__WHAT YOU NEED TO DO__.
Leave out the pictures and print the records below exactly.

__Extracted page text data__.

┌──

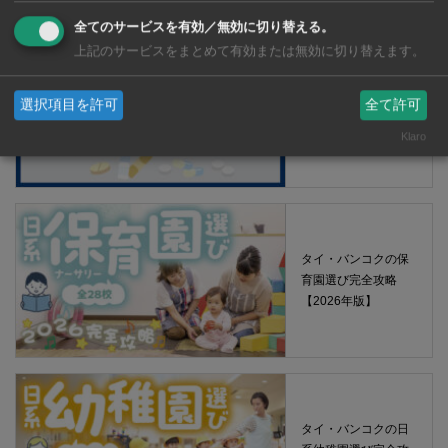
全てのサービスを有効／無効に切り替える。
上記のサービスをまとめて有効または無効に切り替えます。
【タイ・バンコ
ク】 コンビニ（セ
選択項目を許可
全て許可
ブンイレブン）で買
Klaro
える薬 2026年版
タイ・バンコクの保
育園選び完全攻略
【2026年版】
タイ・バンコクの日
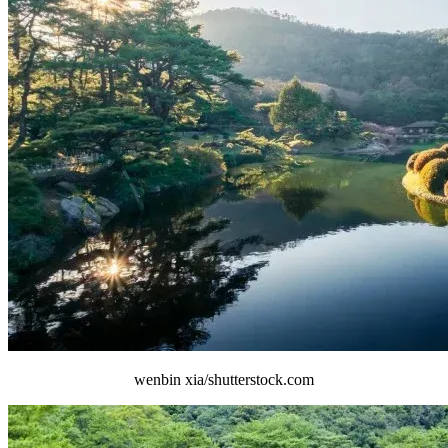
wenbin xia/shutterstock.com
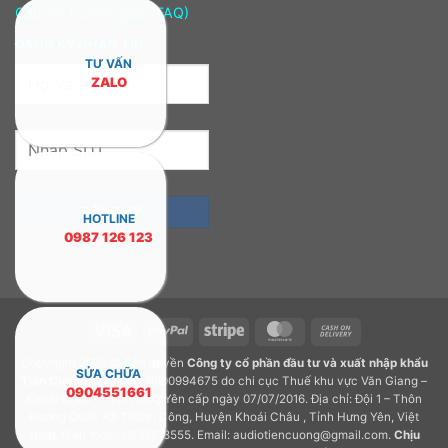
Câu hỏi thường gặp (FAQ)
ĐĂNG KÝ NHẬN TIN
TƯ VẤN
ZALO
HOTLINE
0987 126 123
Visa
PayPal
Stripe
MasterCard
Cash
On
Copyright 2026 © Bản quyền
Công ty cổ phần đầu tư và xuất nhập khẩu
Delivery
SỬA CHỮA
Tiến Cường.
GPDKKD: 0900994675 do chi cục Thuế khu vực Văn Giang –
0904551661
Khoái Châu – Tỉnh Hưng Yên cấp ngày 07/07/2016. Địa chỉ: Đội 1 – Thôn
Hương Quất, Xã Thành Công, Huyện Khoái Châu , Tỉnh Hưng Yên, Việt
Nam. Điện thoại: 0932918555. Email: audiotiencuong@gmail.com.
Chịu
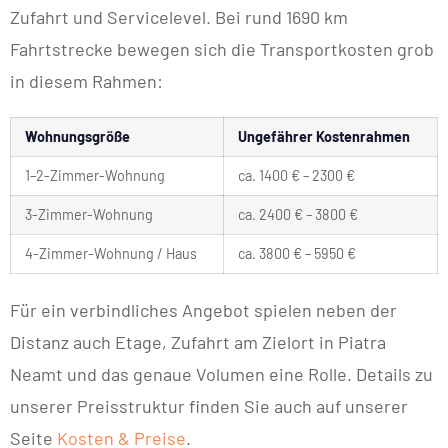
Zufahrt und Servicelevel. Bei rund 1690 km
Fahrtstrecke bewegen sich die Transportkosten grob
in diesem Rahmen:
Wohnungsgröße
Ungefährer Kostenrahmen
1–2-Zimmer-Wohnung
ca. 1400 € – 2300 €
3-Zimmer-Wohnung
ca. 2400 € – 3800 €
4-Zimmer-Wohnung / Haus
ca. 3800 € – 5950 €
Für ein verbindliches Angebot spielen neben der
Distanz auch Etage, Zufahrt am Zielort in Piatra
Neamt und das genaue Volumen eine Rolle. Details zu
unserer Preisstruktur finden Sie auch auf unserer
Seite
Kosten & Preise
.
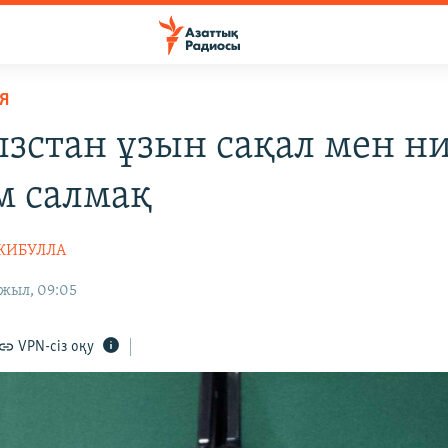
Я
зстан ұзын сақал мен н
 салмақ
ДЖИБУЛЛА
 жыл, 09:05
VPN-сіз оқу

└──

__WORKED SOLUTION__.
全てのサービスを有効／無効に切り替える。
上記のサービスをまとめて有効または無効に切り替えます。
【タイ・バンコ
ク】 コンビニ（セ
選択項目を許可
全て許可
ブンイレブン）で買
Klaro
える薬 2026年版
タイ・バンコクの保
育園選び完全攻略
【2026年版】
タイ・バンコクの日
wenbin xia/shutterstock.com
Câu hỏi thường gặp (FAQ)
ĐĂNG KÝ NHẬN TIN
TƯ VẤN
ZALO
HOTLINE
0987 126 123
Visa
PayPal
Stripe
MasterCard
Cash
On
Copyright 2026 © Bản quyền
Công ty cổ phần đầu tư và xuất nhập khẩu
Delivery
SỬA CHỮA
Tiến Cường.
GPDKKD: 0900994675 do chi cục Thuế khu vực Văn Giang –
0904551661
Khoái Châu – Tỉnh Hưng Yên cấp ngày 07/07/2016. Địa chỉ: Đội 1 – Thôn
Hương Quất, Xã Thành Công, Huyện Khoái Châu , Tỉnh Hưng Yên, Việt
Nam. Điện thoại: 0932918555. Email: audiotiencuong@gmail.com.
Chịu
Zufahrt und Servicelevel. Bei rund 1690 km
Fahrtstrecke bewegen sich die Transportkosten grob
in diesem Rahmen:
Wohnungsgröße
Ungefährer Kostenrahmen
1–2-Zimmer-Wohnung
ca. 1400 € – 2300 €
3-Zimmer-Wohnung
ca. 2400 € – 3800 €
4-Zimmer-Wohnung / Haus
ca. 3800 € – 5950 €
Für ein verbindliches Angebot spielen neben der
Distanz auch Etage, Zufahrt am Zielort in Piatra
Neamt und das genaue Volumen eine Rolle. Details zu
unserer Preisstruktur finden Sie auch auf unserer
Seite
Kosten & Preise
.
Я
зстан ұзын сақал мен н
 салмақ
ДЖИБУЛЛА
 жыл, 09:05
VPN-сіз оқу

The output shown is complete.